* TASK DIRECTIONS *
Exact transcript, pictures excluded: write out every record below.

* Data extracted from a collection *
----------

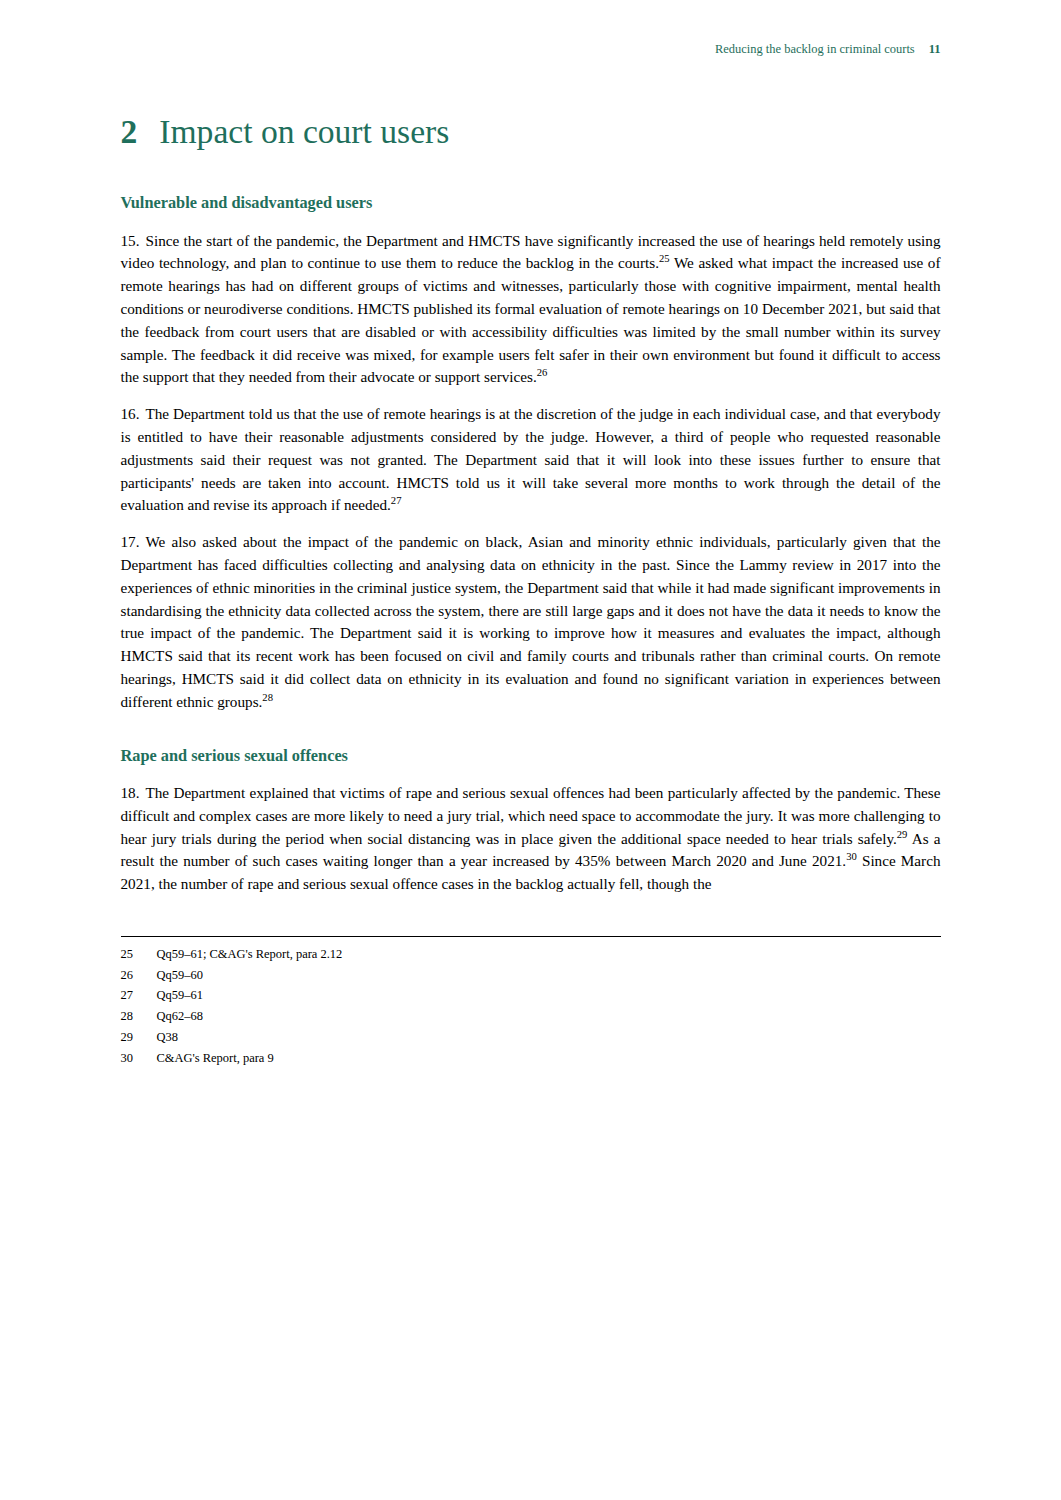Reducing the backlog in criminal courts 11
2 Impact on court users
Vulnerable and disadvantaged users
15. Since the start of the pandemic, the Department and HMCTS have significantly increased the use of hearings held remotely using video technology, and plan to continue to use them to reduce the backlog in the courts.25 We asked what impact the increased use of remote hearings has had on different groups of victims and witnesses, particularly those with cognitive impairment, mental health conditions or neurodiverse conditions. HMCTS published its formal evaluation of remote hearings on 10 December 2021, but said that the feedback from court users that are disabled or with accessibility difficulties was limited by the small number within its survey sample. The feedback it did receive was mixed, for example users felt safer in their own environment but found it difficult to access the support that they needed from their advocate or support services.26
16. The Department told us that the use of remote hearings is at the discretion of the judge in each individual case, and that everybody is entitled to have their reasonable adjustments considered by the judge. However, a third of people who requested reasonable adjustments said their request was not granted. The Department said that it will look into these issues further to ensure that participants' needs are taken into account. HMCTS told us it will take several more months to work through the detail of the evaluation and revise its approach if needed.27
17. We also asked about the impact of the pandemic on black, Asian and minority ethnic individuals, particularly given that the Department has faced difficulties collecting and analysing data on ethnicity in the past. Since the Lammy review in 2017 into the experiences of ethnic minorities in the criminal justice system, the Department said that while it had made significant improvements in standardising the ethnicity data collected across the system, there are still large gaps and it does not have the data it needs to know the true impact of the pandemic. The Department said it is working to improve how it measures and evaluates the impact, although HMCTS said that its recent work has been focused on civil and family courts and tribunals rather than criminal courts. On remote hearings, HMCTS said it did collect data on ethnicity in its evaluation and found no significant variation in experiences between different ethnic groups.28
Rape and serious sexual offences
18. The Department explained that victims of rape and serious sexual offences had been particularly affected by the pandemic. These difficult and complex cases are more likely to need a jury trial, which need space to accommodate the jury. It was more challenging to hear jury trials during the period when social distancing was in place given the additional space needed to hear trials safely.29 As a result the number of such cases waiting longer than a year increased by 435% between March 2020 and June 2021.30 Since March 2021, the number of rape and serious sexual offence cases in the backlog actually fell, though the
25 Qq59–61; C&AG's Report, para 2.12
26 Qq59–60
27 Qq59–61
28 Qq62–68
29 Q38
30 C&AG's Report, para 9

----------

* RESULT FOR THIS TASK *
Reducing the backlog in criminal courts 11
2 Impact on court users
Vulnerable and disadvantaged users
15. Since the start of the pandemic, the Department and HMCTS have significantly increased the use of hearings held remotely using video technology, and plan to continue to use them to reduce the backlog in the courts.25 We asked what impact the increased use of remote hearings has had on different groups of victims and witnesses, particularly those with cognitive impairment, mental health conditions or neurodiverse conditions. HMCTS published its formal evaluation of remote hearings on 10 December 2021, but said that the feedback from court users that are disabled or with accessibility difficulties was limited by the small number within its survey sample. The feedback it did receive was mixed, for example users felt safer in their own environment but found it difficult to access the support that they needed from their advocate or support services.26
16. The Department told us that the use of remote hearings is at the discretion of the judge in each individual case, and that everybody is entitled to have their reasonable adjustments considered by the judge. However, a third of people who requested reasonable adjustments said their request was not granted. The Department said that it will look into these issues further to ensure that participants' needs are taken into account. HMCTS told us it will take several more months to work through the detail of the evaluation and revise its approach if needed.27
17. We also asked about the impact of the pandemic on black, Asian and minority ethnic individuals, particularly given that the Department has faced difficulties collecting and analysing data on ethnicity in the past. Since the Lammy review in 2017 into the experiences of ethnic minorities in the criminal justice system, the Department said that while it had made significant improvements in standardising the ethnicity data collected across the system, there are still large gaps and it does not have the data it needs to know the true impact of the pandemic. The Department said it is working to improve how it measures and evaluates the impact, although HMCTS said that its recent work has been focused on civil and family courts and tribunals rather than criminal courts. On remote hearings, HMCTS said it did collect data on ethnicity in its evaluation and found no significant variation in experiences between different ethnic groups.28
Rape and serious sexual offences
18. The Department explained that victims of rape and serious sexual offences had been particularly affected by the pandemic. These difficult and complex cases are more likely to need a jury trial, which need space to accommodate the jury. It was more challenging to hear jury trials during the period when social distancing was in place given the additional space needed to hear trials safely.29 As a result the number of such cases waiting longer than a year increased by 435% between March 2020 and June 2021.30 Since March 2021, the number of rape and serious sexual offence cases in the backlog actually fell, though the
25 Qq59–61; C&AG's Report, para 2.12
26 Qq59–60
27 Qq59–61
28 Qq62–68
29 Q38
30 C&AG's Report, para 9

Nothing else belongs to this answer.